Though published criteria to diagnose WCTs demonstrate admirable test characteristics in their initial reports, clinicians still have difficulty arriving at the correct diagnosis. Potential causes for this are many, including:

  • complexity of differentiation criteria;
  • unfamiliarity with the criteria;
  • incorrect application of criteria (i.e. misreading a QRS duration); and
  • disbelieving the results of applying the criteria (“I know everything points to VT, but he looks so good that it must be SVT”).

Certainly, the very simplified criteria set forth by Vereckei and Pava in recent years go a long way toward rectifying the first two obstacles to correct diagnosis, but remedies for the other shortcomings may not be as readily forthcoming.

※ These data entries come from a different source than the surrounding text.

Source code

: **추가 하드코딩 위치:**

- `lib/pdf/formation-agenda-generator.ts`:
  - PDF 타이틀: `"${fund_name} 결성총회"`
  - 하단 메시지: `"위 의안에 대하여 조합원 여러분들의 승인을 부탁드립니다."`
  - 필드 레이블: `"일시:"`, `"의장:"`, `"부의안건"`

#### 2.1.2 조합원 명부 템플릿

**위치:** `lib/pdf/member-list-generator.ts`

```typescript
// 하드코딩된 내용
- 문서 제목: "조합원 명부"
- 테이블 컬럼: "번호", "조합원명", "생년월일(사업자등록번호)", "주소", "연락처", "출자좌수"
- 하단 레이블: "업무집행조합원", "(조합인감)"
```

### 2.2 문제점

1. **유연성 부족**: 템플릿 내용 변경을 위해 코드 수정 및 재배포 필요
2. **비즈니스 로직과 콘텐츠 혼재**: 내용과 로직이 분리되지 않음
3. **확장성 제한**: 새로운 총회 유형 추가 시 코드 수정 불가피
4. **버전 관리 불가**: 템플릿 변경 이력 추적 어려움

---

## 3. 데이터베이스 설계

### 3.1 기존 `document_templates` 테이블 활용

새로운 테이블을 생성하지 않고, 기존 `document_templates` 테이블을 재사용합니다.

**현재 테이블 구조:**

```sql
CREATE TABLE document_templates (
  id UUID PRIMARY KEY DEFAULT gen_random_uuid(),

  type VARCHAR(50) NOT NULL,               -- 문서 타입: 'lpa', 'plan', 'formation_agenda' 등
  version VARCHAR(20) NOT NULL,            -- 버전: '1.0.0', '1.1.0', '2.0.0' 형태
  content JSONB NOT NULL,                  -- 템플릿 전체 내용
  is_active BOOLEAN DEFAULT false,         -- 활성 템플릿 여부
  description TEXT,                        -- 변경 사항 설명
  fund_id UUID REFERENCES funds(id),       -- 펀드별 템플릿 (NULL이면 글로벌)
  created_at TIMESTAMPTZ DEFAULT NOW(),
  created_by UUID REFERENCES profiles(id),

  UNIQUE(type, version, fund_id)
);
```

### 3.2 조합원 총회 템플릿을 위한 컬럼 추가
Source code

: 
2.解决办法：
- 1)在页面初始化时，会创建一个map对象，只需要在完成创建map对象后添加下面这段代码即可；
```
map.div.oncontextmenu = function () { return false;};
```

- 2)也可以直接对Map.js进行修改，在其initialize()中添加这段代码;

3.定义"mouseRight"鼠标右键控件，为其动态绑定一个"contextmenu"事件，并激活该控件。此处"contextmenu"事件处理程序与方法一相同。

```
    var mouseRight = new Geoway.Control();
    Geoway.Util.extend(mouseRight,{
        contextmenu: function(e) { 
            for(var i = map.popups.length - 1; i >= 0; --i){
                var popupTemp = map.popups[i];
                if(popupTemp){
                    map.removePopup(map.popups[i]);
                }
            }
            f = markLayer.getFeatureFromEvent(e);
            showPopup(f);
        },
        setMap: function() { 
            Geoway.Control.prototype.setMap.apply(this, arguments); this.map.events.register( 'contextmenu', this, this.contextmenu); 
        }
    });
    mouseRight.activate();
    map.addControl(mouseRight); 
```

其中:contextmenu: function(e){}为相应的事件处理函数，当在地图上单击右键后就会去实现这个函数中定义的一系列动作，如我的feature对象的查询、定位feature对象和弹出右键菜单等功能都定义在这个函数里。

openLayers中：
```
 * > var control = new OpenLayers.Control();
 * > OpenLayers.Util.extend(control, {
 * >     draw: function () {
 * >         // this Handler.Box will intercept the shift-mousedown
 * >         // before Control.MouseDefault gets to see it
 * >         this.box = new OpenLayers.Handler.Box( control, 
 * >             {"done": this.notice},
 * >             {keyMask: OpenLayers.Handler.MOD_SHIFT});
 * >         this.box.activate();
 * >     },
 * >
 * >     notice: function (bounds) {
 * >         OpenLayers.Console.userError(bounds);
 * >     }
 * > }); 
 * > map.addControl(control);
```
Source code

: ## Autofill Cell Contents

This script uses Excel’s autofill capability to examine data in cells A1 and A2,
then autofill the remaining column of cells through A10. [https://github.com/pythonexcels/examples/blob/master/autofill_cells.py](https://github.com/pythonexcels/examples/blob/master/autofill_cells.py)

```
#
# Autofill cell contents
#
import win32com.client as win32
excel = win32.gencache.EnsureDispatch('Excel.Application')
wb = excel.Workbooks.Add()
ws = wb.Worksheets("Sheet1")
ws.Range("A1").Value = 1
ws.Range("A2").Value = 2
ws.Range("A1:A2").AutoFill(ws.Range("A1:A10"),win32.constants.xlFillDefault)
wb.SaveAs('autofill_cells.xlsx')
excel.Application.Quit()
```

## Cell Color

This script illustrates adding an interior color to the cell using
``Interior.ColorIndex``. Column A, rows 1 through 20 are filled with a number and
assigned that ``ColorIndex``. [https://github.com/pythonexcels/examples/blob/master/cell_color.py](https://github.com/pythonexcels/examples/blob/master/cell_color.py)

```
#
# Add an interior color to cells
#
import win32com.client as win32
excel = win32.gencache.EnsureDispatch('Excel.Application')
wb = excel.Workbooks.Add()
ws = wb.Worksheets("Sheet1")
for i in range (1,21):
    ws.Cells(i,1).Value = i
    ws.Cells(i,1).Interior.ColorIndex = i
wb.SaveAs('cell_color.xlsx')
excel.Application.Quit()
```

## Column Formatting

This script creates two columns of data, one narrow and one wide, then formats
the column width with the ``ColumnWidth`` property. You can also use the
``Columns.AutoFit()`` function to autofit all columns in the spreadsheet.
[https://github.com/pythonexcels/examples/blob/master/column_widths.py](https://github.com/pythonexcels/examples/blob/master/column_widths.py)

The diagnosis of VT has undergone evolution and development in concert with the field of cardiology itself, but the necessity of a correct diagnosis remains unchanged. The world has not yet seen the ‘one criterion to end all criteria’, and it seems unlikely to appear in our near future. Until that time, maintaining familiarity with several of the available criteria will assist any provider in delivering the proper care when it is needed most. When all else fails, it is wisest to treat the patient initially as though the diagnosis was VT (which, as noted, is correct about 80 % of the time) and leave the fine-tuning of diagnosis and long-term management plan for later.